Kyril's lips twisted at the corners, a purely hydraulic operation. "Many of them are heathens six days a week."
"I'd be honored."
"Make sure your chasuble is cleaned and pressed. I want it to dazzle."
He heard himself snoring lightly, waking him up. If not for that he'd have said he hadn't slept at all. It gave him no rest. Kyril vexed him. He did not know the man well enough to speculate on ulterior motives. In his heart of hearts he was sure he could spend years in his company and know him no better. (Not likely, if the pastor was called up by the navy. But who would succeed him?) Perhaps his request was to provide busywork for a priest with too much mysterious time on his hands. Or it might be a trap. How well had Father McGonigle's lessons taken? Tonight Vasco would retire early and actually study the breviary before exhaustion took him.
He found no seafaring material left behind in the booth. Kyril was hearing confessions in the booth on the opposite side of the pulpit. A new feature had been added to th
is one: "Fr. Vasco," hand-printed in vaguely Cyrillic letters on a strip of white cardboard slid into the two grooves intended for a nameplate on the frame between the two sets of curtains. Some parishioners preferred to shop their confessors based on past exposure, choosing leniency or severity, depending upon their attitude toward absolution. Branding was as important in faith as it was in the supermarket.

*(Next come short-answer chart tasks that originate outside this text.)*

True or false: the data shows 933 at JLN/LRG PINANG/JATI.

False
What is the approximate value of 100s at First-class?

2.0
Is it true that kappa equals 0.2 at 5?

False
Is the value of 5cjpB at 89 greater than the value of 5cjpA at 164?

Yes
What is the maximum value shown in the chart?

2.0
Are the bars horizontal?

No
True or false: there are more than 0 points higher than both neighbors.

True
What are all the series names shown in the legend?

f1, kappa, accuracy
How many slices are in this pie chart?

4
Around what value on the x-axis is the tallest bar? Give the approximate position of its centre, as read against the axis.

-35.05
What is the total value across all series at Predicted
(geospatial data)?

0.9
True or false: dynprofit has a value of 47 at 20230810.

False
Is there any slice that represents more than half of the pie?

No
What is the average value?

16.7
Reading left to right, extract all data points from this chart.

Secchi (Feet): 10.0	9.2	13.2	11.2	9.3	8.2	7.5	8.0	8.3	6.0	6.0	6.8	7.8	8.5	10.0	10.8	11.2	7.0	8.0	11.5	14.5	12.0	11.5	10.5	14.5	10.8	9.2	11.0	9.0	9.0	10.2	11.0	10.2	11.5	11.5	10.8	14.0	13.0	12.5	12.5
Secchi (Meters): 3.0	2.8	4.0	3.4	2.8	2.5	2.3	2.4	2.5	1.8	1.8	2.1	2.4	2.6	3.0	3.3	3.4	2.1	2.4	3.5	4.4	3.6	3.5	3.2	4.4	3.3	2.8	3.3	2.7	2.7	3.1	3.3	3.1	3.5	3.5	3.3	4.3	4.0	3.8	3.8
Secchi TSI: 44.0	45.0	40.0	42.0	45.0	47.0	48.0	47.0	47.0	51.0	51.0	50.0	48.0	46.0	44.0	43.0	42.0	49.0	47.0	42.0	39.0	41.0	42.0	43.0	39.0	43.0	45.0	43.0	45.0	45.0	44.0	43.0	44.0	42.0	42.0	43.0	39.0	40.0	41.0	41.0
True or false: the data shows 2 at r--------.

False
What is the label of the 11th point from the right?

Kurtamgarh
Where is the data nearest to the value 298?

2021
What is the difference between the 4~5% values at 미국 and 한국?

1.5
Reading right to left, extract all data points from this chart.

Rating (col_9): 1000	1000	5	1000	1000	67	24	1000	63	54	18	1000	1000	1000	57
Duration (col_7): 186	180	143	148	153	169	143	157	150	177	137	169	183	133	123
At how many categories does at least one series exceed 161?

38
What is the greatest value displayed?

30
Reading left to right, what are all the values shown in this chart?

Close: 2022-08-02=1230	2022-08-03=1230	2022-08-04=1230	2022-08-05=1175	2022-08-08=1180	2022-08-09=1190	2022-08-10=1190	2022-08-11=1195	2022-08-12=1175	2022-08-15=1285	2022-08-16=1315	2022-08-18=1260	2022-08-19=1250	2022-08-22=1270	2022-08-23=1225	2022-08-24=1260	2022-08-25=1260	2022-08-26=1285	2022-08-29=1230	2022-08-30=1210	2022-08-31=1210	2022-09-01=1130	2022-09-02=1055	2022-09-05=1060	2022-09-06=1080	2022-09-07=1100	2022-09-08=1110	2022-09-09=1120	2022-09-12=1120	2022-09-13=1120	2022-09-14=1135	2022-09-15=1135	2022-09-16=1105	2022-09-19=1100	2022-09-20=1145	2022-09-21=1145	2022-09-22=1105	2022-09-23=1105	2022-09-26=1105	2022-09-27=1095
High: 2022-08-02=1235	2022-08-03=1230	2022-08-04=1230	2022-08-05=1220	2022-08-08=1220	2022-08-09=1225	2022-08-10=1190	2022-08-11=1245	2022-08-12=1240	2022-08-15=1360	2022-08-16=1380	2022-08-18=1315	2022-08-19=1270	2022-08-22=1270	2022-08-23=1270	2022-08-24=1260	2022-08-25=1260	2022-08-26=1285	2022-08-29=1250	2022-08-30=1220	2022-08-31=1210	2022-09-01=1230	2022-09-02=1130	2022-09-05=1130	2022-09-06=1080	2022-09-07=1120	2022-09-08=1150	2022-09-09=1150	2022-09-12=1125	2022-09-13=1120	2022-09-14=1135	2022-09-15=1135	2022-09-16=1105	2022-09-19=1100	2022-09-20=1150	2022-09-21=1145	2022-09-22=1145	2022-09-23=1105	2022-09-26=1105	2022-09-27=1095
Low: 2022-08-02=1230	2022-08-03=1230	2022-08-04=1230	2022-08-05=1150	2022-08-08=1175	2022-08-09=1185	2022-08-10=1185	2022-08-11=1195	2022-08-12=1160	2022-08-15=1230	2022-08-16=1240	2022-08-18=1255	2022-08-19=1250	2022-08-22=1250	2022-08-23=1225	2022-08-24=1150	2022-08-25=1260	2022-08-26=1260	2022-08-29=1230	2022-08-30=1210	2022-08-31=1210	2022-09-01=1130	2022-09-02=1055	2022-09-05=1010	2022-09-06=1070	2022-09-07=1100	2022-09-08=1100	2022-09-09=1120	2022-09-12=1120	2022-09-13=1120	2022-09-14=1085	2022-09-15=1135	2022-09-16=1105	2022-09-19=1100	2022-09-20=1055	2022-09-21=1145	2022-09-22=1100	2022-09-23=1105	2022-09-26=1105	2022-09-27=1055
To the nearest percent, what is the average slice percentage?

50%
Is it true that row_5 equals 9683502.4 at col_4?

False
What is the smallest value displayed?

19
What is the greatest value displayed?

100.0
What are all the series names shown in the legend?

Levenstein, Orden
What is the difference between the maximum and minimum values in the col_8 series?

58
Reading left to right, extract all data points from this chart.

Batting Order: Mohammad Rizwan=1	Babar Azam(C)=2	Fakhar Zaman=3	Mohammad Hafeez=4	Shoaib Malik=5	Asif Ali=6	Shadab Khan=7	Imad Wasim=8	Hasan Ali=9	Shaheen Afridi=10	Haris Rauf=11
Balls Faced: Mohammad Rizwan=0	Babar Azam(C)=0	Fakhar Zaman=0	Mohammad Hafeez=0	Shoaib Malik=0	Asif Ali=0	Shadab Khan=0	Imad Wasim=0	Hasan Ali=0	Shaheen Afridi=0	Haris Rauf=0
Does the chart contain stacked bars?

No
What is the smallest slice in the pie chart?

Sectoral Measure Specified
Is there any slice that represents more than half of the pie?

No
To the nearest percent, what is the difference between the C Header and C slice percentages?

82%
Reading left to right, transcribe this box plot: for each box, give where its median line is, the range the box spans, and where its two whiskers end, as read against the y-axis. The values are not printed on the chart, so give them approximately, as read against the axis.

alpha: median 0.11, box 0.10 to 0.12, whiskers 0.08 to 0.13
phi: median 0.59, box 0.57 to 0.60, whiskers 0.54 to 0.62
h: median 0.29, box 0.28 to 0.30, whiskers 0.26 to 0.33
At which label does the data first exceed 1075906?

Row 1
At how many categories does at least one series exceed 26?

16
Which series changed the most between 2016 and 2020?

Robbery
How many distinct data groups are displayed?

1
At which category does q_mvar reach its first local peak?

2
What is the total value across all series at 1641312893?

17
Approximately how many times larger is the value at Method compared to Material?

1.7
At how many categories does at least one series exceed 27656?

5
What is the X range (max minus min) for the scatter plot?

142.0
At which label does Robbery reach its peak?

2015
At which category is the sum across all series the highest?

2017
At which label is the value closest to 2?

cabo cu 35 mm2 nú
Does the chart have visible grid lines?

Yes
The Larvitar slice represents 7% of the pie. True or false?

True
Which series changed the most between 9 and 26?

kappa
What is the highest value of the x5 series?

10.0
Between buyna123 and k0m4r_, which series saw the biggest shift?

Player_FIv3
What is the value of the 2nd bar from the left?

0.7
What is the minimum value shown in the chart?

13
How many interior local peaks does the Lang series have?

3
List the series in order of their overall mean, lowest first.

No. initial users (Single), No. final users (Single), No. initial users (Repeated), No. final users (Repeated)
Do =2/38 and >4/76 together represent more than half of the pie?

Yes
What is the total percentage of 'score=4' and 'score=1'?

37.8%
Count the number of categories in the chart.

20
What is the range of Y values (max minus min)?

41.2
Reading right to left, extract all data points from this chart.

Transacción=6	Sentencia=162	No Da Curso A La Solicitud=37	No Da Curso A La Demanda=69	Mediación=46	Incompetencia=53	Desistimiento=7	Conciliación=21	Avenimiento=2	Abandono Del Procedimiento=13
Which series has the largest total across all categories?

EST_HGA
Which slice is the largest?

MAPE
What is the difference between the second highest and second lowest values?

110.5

He fought sleep, a capricious thing that refused to acknowledge appropriateness of place and circumstance. He yawned as quietly as he could into his palm during a man's confession to impure acts; which meant, of course, either adultery or unnatural sex. The semantics of the Church were sheltering. He'd heard rumors at St. Francis of priests who insisted on details. What use they made of them he spent as little time speculating on as possible. Sheltering himself.
Strange how it seemed women were more straightforward about their baser sins than men. But then he'd been in harness only long enough to hear a small sampling. A Rosary for this impure act, whichever it was.
"Bless me, Father, for I have sinned. It's been two days since my last confession."
Sleep left him in a twinkling, a synaptic click. A woman's voice, framed by a light brogue. Low-register and warm. A warm voice, a cool hand. Mae Capone commanded every situation with those two formidable weapons.
Ecclesiastical etiquette was silent regarding the screen. Did one look directly at the face behind it, or avert one's eyes entirely in the service of anonymity? He compromised, using a sidelong glance under the shield of the hand at his temple. He felt like a little boy trying to steal a glimpse through a bedroom window. She wore a veil attached to the brim of a dark felt hat that reminded him of rotogravures of sophisticated young women in riding habit. A double obstruction, the veil and the mesh. He recognized the rounded face, the paleness of blue eyes.